In such a messy situation, military intervention can only be justified by a short-term, self-destructive opportunism. The moral outrage evoked to provide a rational cover for the compulsion-to-intervene—“We cannot allow the use of poisonous gases on civil population!”—is a such a sham, it doesn’t even take itself seriously. As we now know, the United States more than tolerated the use of poisonous gases against the Iranian army by Saddam Hussein. During the Iraq-Iran war of 1980-1988, the United States sided with the Iraqis to quell Iranian influence in the Gulf, despite being well aware of Iraq’s liberal use of mustard and tear gas, according to declassified government reports. The United States even secretly supplied Iraq with satellite images of Iranian battlefield weaknesses to aid in the targeting of Iranian troops. Where were moral concerns then?

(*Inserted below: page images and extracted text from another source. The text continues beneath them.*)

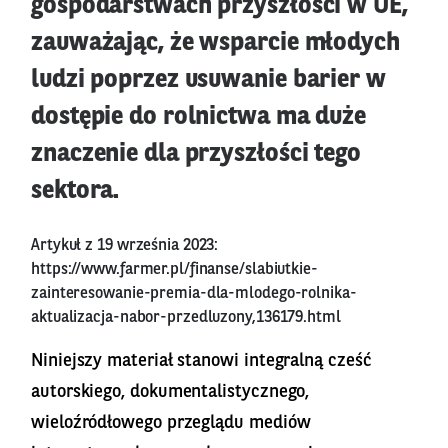
gospodarstwach przyszłości w UE,
zauważając, że wsparcie młodych
ludzi poprzez usuwanie barier w
dostępie do rolnictwa ma duże
znaczenie dla przyszłości tego
sektora.
Artykuł z 19 września 2023:
https://www.farmer.pl/finanse/slabiutkie-
zainteresowanie-premia-dla-mlodego-rolnika-
aktualizacja-nabor-przedluzony,136179.html
Niniejszy materiał stanowi integralną cześć
autorskiego, dokumentalistycznego,
wieloźródłowego przeglądu mediów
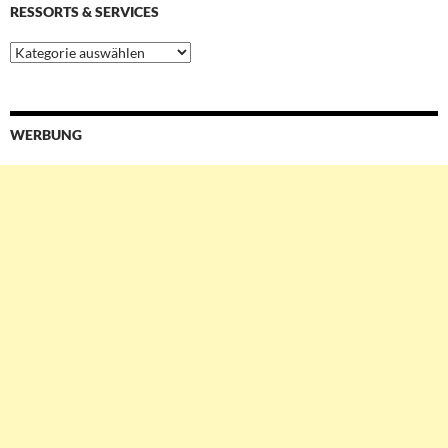
RESSORTS & SERVICES
Ressorts
&
Services
WERBUNG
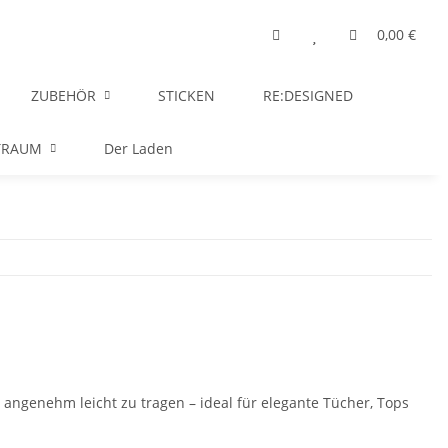
0,00 €
ZUBEHÖR
STICKEN
RE:DESIGNED
TRAUM
Der Laden
 angenehm leicht zu tragen – ideal für elegante Tücher, Tops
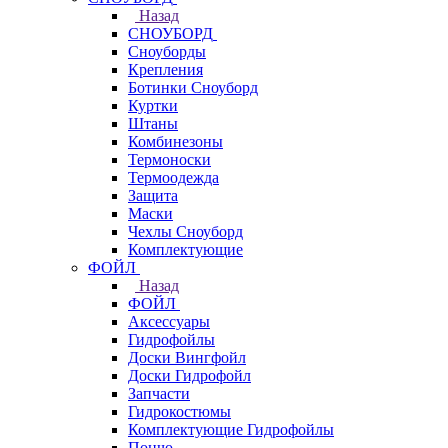
Назад
СНОУБОРД
Сноуборды
Крепления
Ботинки Сноуборд
Куртки
Штаны
Комбинезоны
Термоноски
Термоодежда
Защита
Маски
Чехлы Сноуборд
Комплектующие
ФОЙЛ
Назад
ФОЙЛ
Аксессуары
Гидрофойлы
Доски Вингфойл
Доски Гидрофойл
Запчасти
Гидрокостюмы
Комплектующие Гидрофойлы
Пончо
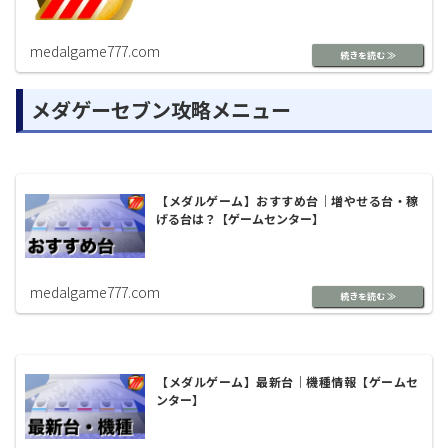
medalgame777.com
メダゲーセブン攻略メニュー
【メダルゲーム】おすすめ台｜増やせる台・稼
げる台は？【ゲームセンター】
medalgame777.com
【メダルゲーム】最新台｜機種情報【ゲームセ
ンター】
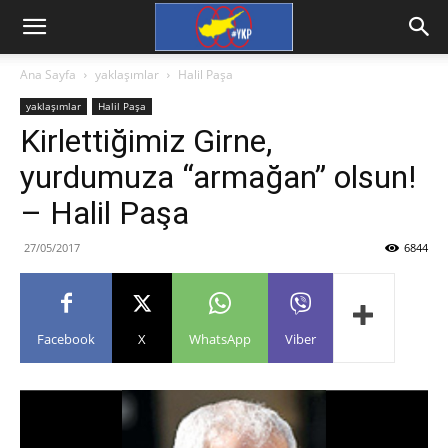
Ana Sayfa
yaklaşımlar
Halil Paşa
yaklaşımlar
Halil Paşa
Kirlettiğimiz Girne,
yurdumuza “armağan” olsun!
– Halil Paşa
27/05/2017
6844
Facebook
X
WhatsApp
Viber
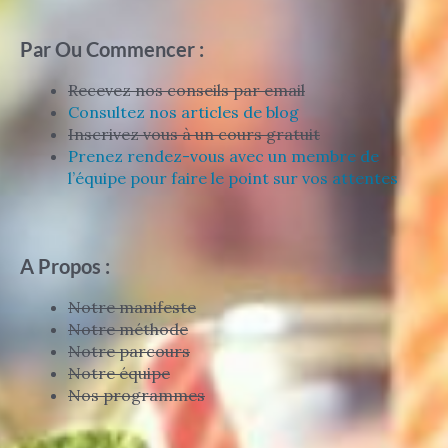
Par Ou Commencer :
Recevez nos conseils par email
Consultez nos articles de blog
Inscrivez vous à un cours gratuit
Prenez rendez-vous avec un membre de
l’équipe pour faire le point sur vos attentes
A Propos :
Notre manifeste
Notre méthode
Notre parcours
Notre équipe
Nos programmes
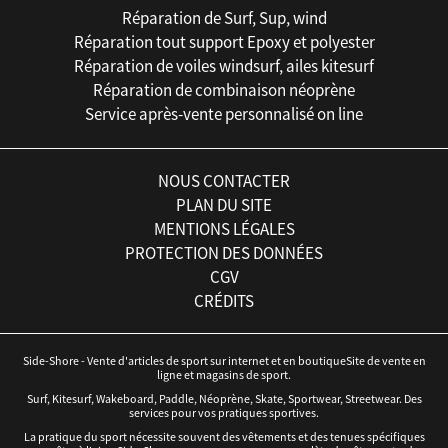
Réparation de Surf, Sup, wind
Réparation tout support Epoxy et polyester
Réparation de voiles windsurf, ailes kitesurf
Réparation de combinaison néoprène
Service après-vente personnalisé on line
NOUS CONTACTER
PLAN DU SITE
MENTIONS LÉGALES
PROTECTION DES DONNÉES
CGV
CRÉDITS
Side-Shore - Vente d'articles de sport sur internet et en boutiqueSite de vente en
ligne et magasins de sport.
Surf, Kitesurf, Wakeboard, Paddle, Néoprène, Skate, Sportwear, Streetwear. Des
services pour vos pratiques sportives.
La pratique du sport nécessite souvent des vêtements et des tenues spécifiques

The situation in Syria should be compared to the one in Egypt. Now that the Egyptian Army has broken the stalemate and cleansed the public space of the Islamist protesters, the result is hundreds, maybe thousands, of dead. One should take a step back and focus on the absent third party in the ongoing conflict: the explosion of heterogeneous organizations (of students, women, workers) in which civil society began to articulate its interests outside the scope of state and religious institutions. This vast network of new social forms is the principal gain of the Arab Spring, independent of big political changes like the Army’s coup against the Muslim Brotherhood government or the Assad regime’s war with Islamist extremists. It goes deeper than the religious/liberal divide. (And even in the case of clearly fundamentalist movements, one should be careful not to miss their social component.)

The only way for the civil-democratic protester—in Tunisia, Egypt, Libya or Syria—to avoid being sidestepped by religious fundamentalists is by adopting a much more radical agenda of social and economic emancipation.

And this brings us back to Syria: The ongoing struggle there is ultimately a false one, a struggle towards which one should remain indifferent. The only thing to keep in mind is that this pseudo-struggle thrives because of the absent Third, a strong radical-emancipatory opposition whose elements were clearly perceptible in Egypt.

As we used to say almost half a century ago, one doesn’t have to be a weatherman to know which way the wind blows. In Egypt’s case, I’ve argued, it blows toward Iran—and in Syria, it blows toward Afghanistan. Even if Assad somehow wins and stabilizes the situation, his victory will probably breed an explosion similar to the Taliban revolution that will sweep over Syria in a couple of years. What can save us from this prospect is only the radicalization of the struggle for freedom and democracy into a struggle for social and economic justice.

So what is happening in Syria these days? Nothing really special, except that China is one step closer to becoming the world’s new superpower while her competitors are eagerly weakening each other.